The index only should apply over non-null values. I'm not sure how anything else...

masklinn · on April 14, 2023

That is equivalent to the DISTINCT semantics.

First, it should be noted that the reason this toggle was added is because the spec was ambiguous and different databases have different defaults, specifically:

- BigQuery and Db2 forbid nullable columns in indexes, solving the issue

- most databases default to NULLS DISTINCT

- SQL Server defaults to NULLS NOT DISTINCT

- as usual Oracle huffes glue in the corner (it generally uses NULLS NOT DISTINCT, except in the case where every column in the constraint is null in which cases it uses NULLS DISTINCT —- I assume because it just doesn’t apply the constraint at all)

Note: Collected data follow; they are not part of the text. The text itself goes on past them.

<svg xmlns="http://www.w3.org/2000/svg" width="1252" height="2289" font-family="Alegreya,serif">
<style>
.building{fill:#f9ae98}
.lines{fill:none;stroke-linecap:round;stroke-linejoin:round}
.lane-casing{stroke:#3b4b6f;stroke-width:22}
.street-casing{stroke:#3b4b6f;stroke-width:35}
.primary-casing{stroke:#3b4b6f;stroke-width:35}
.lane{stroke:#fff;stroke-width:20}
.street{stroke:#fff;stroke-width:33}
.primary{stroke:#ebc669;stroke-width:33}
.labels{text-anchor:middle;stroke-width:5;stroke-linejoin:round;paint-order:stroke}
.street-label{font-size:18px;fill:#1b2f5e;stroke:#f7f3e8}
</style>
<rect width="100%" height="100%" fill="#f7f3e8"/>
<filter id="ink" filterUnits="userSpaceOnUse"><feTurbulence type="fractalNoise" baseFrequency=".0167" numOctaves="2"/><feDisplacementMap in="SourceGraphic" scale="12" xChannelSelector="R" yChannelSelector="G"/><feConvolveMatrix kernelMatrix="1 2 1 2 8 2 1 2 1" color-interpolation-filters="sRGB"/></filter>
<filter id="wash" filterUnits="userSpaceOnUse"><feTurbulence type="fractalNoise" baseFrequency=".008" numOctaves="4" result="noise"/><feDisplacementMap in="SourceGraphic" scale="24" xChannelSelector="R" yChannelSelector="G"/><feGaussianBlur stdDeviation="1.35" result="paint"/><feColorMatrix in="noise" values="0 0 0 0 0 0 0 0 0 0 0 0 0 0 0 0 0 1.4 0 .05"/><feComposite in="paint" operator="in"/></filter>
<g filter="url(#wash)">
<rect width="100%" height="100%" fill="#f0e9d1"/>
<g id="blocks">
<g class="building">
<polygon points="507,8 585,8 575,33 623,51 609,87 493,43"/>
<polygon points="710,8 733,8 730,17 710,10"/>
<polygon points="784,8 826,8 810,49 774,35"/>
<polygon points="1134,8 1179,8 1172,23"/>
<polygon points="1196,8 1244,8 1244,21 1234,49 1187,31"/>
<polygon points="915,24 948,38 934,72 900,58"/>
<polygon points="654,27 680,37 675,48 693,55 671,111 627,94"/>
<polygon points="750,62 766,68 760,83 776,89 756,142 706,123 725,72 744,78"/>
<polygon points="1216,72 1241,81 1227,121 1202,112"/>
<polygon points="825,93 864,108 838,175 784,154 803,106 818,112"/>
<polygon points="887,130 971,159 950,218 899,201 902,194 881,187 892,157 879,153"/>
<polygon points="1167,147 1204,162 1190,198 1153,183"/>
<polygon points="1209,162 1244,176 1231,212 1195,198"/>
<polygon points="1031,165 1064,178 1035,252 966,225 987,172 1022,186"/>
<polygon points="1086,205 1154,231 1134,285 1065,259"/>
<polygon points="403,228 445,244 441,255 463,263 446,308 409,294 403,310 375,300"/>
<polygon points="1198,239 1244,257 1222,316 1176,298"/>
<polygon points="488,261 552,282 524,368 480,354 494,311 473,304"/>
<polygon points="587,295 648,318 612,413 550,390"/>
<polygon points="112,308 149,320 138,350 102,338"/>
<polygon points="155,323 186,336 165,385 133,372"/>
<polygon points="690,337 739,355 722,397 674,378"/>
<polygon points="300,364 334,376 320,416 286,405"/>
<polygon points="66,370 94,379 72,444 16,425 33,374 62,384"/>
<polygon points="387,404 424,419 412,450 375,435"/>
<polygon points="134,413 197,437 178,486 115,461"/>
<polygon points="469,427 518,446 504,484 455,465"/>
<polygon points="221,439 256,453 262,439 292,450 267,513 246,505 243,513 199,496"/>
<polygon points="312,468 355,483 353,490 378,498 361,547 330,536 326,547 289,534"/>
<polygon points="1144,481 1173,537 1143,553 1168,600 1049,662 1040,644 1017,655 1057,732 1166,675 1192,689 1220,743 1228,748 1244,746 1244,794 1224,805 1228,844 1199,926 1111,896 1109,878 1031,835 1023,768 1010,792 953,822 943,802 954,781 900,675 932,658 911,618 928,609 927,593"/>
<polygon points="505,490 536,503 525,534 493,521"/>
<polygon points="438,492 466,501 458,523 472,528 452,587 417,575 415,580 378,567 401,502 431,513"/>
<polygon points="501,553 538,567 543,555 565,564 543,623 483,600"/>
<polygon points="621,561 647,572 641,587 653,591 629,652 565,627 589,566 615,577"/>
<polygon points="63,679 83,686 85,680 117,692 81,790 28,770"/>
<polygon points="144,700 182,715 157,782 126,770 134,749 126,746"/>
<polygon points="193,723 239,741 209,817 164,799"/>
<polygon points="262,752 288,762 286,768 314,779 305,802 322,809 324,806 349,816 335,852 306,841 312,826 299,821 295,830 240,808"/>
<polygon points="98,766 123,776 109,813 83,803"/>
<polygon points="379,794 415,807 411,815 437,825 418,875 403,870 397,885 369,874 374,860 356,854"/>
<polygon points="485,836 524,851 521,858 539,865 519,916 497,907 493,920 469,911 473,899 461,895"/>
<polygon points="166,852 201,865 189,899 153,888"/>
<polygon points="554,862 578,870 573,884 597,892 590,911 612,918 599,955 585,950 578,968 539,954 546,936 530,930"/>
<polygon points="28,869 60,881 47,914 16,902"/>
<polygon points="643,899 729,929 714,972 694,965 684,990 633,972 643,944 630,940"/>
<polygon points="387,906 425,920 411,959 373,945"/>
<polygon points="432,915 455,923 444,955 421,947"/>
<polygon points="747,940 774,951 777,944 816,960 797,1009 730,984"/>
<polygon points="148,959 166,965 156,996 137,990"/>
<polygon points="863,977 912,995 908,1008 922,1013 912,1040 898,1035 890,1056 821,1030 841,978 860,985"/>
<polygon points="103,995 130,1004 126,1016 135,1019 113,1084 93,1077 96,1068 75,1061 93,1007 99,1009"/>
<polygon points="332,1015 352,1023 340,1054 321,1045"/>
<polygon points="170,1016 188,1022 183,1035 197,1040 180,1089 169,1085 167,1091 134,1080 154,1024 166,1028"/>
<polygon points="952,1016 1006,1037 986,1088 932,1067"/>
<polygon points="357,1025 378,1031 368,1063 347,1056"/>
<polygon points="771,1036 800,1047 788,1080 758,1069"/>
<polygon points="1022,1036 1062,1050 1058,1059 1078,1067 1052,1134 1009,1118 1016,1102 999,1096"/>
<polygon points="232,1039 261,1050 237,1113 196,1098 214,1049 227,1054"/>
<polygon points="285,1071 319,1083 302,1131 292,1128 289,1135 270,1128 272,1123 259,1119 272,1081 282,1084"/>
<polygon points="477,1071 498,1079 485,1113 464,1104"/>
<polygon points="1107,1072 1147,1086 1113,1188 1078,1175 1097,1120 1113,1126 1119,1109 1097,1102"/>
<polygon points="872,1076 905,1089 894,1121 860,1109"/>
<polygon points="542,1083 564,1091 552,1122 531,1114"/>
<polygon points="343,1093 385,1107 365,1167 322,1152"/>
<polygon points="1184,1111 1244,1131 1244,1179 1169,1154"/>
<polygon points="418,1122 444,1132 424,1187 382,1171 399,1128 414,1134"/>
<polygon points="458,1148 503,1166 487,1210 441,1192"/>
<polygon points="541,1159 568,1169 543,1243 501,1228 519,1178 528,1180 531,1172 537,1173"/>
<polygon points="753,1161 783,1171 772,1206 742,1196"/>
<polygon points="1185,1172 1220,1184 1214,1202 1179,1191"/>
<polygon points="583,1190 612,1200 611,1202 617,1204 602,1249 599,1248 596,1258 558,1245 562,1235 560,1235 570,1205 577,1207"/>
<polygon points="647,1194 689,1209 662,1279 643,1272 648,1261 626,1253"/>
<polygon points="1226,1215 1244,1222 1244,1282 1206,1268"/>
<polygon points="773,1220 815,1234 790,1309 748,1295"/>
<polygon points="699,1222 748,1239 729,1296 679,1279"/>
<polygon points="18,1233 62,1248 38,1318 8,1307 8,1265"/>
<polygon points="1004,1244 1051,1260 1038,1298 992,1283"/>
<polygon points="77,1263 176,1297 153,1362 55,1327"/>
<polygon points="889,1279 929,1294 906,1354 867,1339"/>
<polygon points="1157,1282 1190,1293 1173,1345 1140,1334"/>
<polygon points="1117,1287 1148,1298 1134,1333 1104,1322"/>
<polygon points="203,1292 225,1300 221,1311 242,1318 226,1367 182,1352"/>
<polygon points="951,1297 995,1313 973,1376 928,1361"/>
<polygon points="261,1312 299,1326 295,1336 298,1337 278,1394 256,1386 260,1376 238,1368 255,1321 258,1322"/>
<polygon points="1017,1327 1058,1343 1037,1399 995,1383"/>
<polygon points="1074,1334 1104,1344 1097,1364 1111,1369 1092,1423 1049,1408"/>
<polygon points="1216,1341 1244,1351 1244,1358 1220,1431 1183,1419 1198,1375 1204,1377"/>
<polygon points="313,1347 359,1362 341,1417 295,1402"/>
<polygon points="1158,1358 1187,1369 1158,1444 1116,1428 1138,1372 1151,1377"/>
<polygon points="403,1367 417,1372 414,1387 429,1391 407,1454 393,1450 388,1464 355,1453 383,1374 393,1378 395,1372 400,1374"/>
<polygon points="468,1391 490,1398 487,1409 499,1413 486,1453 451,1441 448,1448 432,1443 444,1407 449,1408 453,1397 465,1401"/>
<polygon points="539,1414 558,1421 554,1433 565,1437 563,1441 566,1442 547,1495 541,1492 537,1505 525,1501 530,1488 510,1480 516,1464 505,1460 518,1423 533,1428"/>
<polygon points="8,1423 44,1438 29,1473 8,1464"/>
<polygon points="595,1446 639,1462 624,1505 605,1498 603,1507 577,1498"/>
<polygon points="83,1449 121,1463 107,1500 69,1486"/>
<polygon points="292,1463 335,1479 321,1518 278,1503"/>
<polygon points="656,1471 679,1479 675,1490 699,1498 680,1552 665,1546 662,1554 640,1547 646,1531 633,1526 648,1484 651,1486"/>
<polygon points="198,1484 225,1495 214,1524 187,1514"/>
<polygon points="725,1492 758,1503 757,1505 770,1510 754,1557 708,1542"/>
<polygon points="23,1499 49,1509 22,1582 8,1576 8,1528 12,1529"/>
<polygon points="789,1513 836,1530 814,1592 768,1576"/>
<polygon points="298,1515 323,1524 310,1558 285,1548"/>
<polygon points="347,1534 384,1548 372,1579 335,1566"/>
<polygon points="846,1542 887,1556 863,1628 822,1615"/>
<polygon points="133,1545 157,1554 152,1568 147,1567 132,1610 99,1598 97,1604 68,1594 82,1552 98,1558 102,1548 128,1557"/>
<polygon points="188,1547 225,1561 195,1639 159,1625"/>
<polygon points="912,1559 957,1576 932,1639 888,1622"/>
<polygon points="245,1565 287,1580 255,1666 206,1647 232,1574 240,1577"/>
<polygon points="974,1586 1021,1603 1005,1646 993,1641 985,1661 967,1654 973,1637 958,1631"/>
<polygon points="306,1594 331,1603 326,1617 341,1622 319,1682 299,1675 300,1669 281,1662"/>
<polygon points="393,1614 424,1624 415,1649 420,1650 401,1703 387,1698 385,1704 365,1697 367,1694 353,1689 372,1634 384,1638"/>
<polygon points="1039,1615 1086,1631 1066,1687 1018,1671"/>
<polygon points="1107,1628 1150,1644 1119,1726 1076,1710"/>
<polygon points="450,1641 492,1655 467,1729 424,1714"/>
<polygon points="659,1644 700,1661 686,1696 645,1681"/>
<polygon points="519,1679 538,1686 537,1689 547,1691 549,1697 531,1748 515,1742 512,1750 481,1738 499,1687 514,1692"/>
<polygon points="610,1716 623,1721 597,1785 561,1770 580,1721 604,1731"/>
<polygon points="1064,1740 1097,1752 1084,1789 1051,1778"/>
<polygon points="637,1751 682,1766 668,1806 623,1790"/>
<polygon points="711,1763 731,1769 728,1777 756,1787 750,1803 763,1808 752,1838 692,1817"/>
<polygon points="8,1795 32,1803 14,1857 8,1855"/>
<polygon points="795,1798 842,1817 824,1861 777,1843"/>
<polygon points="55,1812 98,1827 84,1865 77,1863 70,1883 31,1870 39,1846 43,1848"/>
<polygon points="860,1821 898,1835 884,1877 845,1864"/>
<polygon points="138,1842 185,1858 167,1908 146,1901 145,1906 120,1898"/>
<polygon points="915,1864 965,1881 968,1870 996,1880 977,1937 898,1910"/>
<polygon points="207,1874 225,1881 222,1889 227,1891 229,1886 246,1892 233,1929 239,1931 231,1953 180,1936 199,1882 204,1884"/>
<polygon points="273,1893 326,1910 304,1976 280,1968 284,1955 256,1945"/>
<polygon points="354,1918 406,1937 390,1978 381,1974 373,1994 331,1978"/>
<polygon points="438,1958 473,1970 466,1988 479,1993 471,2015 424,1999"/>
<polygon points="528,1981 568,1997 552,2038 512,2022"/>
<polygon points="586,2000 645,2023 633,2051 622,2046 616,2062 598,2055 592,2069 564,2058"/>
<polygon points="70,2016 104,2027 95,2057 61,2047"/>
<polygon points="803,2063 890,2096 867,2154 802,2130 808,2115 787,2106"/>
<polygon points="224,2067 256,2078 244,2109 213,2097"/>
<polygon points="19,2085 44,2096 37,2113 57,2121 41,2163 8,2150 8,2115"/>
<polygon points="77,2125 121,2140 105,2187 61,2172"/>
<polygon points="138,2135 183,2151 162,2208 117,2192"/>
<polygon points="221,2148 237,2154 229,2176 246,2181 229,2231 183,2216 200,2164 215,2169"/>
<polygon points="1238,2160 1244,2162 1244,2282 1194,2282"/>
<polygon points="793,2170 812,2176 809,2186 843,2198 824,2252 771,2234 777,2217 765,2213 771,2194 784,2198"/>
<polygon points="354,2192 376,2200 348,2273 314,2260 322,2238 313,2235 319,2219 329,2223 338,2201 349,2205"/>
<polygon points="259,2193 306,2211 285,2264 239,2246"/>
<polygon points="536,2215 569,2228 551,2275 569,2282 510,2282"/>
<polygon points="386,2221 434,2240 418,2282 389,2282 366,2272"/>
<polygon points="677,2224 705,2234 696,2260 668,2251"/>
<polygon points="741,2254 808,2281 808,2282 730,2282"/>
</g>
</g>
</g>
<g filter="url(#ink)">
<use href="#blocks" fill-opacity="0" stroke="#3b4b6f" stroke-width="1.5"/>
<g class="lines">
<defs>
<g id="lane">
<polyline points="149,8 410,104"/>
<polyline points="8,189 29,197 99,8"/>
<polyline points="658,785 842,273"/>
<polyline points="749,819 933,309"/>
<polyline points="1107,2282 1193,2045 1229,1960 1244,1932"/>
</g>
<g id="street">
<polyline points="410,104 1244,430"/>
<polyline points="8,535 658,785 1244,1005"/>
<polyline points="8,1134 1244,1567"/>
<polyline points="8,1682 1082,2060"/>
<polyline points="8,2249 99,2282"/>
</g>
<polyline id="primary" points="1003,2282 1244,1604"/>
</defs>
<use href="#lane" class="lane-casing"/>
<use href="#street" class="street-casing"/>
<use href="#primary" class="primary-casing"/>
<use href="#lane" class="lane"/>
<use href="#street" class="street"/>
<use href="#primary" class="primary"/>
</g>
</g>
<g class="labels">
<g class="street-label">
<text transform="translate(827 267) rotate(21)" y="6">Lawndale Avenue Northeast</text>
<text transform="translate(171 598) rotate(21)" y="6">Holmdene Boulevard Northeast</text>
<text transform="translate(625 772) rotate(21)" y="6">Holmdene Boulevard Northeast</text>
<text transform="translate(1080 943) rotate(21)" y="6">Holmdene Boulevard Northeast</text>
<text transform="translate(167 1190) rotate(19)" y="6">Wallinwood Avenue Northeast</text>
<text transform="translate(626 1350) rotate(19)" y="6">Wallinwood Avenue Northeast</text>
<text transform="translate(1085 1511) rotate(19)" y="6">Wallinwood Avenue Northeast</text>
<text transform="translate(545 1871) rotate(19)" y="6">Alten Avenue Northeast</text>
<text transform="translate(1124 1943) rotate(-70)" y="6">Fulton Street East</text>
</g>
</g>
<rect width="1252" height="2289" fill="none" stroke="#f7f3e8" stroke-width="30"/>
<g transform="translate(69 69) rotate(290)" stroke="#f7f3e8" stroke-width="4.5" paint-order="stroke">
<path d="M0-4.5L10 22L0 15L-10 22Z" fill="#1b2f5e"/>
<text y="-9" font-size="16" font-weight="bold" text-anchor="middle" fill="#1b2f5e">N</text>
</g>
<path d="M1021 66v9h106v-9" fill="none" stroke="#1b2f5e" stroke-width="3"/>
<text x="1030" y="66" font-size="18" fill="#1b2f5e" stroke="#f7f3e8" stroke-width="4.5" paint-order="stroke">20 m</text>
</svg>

And of course something else makes sense, because SQL’s NULL covers multiple use cases (UNKNOWN, missing, intentionally left out) they leave a lot to the details of the modelling.

For instance let’s say you’re modelling an FS-like structure, you have records which have a parent and a name, and the name needs to be unique within a parent.

That constraint needs to apply the the top-level items still, and while you could model top-level-ness through a special-case hard-coded record, you could just as well model it by leaving the parent field NULL, in which case you’d need `UNIQUE (parent, name)` where “parent” is NULLS NOT DISTINCT. This is especially common under under organic growth.

Adding a separate boolean flag is redundant and distinctly ugly, I’m not sure expressions are supported by every db (and they’re not free) and while sometimes a sentinel value can be used, that’s not the case in general.